**Passage choisi**

————————


    Mais le soir de la remise de son prix, l’acteur de 36 ans s’est aussi montré bouleversé. Visiblement ému et un peu déboussolé au moment de recevoir son trophée, il a embrassé spontanément son épouse puis son ancien partenaire à l’écran, Benjamin Lavernhe le maître de cérémonie, avant de reconnaître : “Je ne m’y attendais pas du tout. Donc franchement, je n’ai rien préparé. Même si je m’y attendais, je n’aurais rien préparé non plus.”

    Dans un mélange d’humour et de sincérité, il a plaisanté en regrettant l’absence de Jim Carrey dans la salle au moment de sa prise de parole, avant de conclure son discours par un vibrant “Free Iran”, dénonçant ce qui se passe dans le pays. Arborant un pin’s sur lequel il était aussi écrit “Free Iran” sur le revers de son smoking noir, il a également confié sur le tapis rouge se sentir mal à l’aise de célébrer une récompense artistique face à la situation géopolitique mondiale, évoquant notamment l’Ukraine et Gaza.

————————

(Données enregistrées)
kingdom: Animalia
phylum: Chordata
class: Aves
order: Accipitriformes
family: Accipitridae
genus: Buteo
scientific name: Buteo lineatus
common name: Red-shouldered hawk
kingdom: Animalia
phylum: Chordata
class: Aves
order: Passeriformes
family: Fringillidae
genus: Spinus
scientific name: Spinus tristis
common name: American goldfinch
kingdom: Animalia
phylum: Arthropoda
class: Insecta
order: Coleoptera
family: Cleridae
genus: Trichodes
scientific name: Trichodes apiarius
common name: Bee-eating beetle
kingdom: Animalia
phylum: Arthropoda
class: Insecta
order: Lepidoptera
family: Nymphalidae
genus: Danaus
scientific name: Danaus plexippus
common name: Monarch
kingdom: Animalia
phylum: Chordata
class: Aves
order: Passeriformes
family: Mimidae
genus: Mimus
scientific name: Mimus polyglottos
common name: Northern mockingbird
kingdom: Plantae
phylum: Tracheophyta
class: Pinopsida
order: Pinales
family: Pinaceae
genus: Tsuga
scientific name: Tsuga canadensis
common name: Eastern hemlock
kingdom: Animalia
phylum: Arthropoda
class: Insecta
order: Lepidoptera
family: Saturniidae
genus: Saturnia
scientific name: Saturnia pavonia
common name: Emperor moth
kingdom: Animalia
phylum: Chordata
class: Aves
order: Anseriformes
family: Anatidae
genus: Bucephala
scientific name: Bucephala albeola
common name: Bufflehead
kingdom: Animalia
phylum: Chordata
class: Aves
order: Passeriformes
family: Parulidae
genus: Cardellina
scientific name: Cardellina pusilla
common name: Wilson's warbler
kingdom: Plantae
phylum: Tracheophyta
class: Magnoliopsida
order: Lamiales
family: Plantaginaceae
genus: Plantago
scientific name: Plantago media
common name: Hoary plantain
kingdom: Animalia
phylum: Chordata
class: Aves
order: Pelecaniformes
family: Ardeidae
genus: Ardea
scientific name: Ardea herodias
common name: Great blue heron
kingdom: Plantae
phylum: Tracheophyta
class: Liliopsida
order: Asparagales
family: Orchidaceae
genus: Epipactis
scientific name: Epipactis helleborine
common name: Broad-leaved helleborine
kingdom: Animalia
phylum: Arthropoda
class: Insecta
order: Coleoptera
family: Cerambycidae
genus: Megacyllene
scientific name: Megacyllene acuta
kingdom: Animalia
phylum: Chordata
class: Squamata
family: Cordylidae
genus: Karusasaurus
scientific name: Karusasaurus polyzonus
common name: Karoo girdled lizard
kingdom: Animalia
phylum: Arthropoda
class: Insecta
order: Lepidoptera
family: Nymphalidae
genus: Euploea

————————

Poursuivez le passage sur la remise du prix à l'acteur de 36 ans à partir de sa dernière phrase.

**Réponse attendue**
    Le héros d’En Fanfare et L’Étranger 

    Cette récompense de février 2026 vient couronner une carrière déjà dense. Si L’Étranger marque une étape majeure, Pierre Lottin n’en est en effet pas à son premier rôle marquant. En plus de quinze ans de carrière, il a tourné dans plus de quarante films et séries, occupant souvent les seconds rôles. Le grand public l’a découvert dans la saga Les Tuche (2011-2025), réalisée par Olivier Baroux. Depuis 2011, il y incarne Wilfried Tuche, le fils aîné de la célèbre famille ch’ti grand gagnant d’une fortune au Loto. Un personnage volontiers caricatural, mais attachant. Sur cinq films, on suit l’évolution de ce jeune homme au grand cœur, un rappeur fantasque qui découvre son homosexualité.

    En 2022, dans La Nuit du 12, il change radicalement de registre. En effet, il interprète un compagnon violent dans un récit sombre consacré aux féminicides. Puis, dans En fanfare (2024), il donne la réplique à Benjamin Lavernhe en incarnant Jimmy, le frère retrouvé d’un chef d’orchestre de renommée internationale en attente d’une greffe de moelle osseuse. Tromboniste dans le nord de la France, son personnage, d’apparence bourrue, révèle une profondeur singulière.

    En novembre 2024, il confiait dans Télérama : “C’est un beau sujet, le déterminisme social. Je savais d’emblée qui était Jimmy, ce type apparemment bourrin et qui ne l’est pas. Les gens de province sont beaucoup moins basiques que beaucoup de Parisiens.” Il ajoutait, non sans humour : “Mon seul regret est d’avoir dû, pour le rôle, jouer moins bien du piano.

    La bande-annonce du film Juste une illusion (2026).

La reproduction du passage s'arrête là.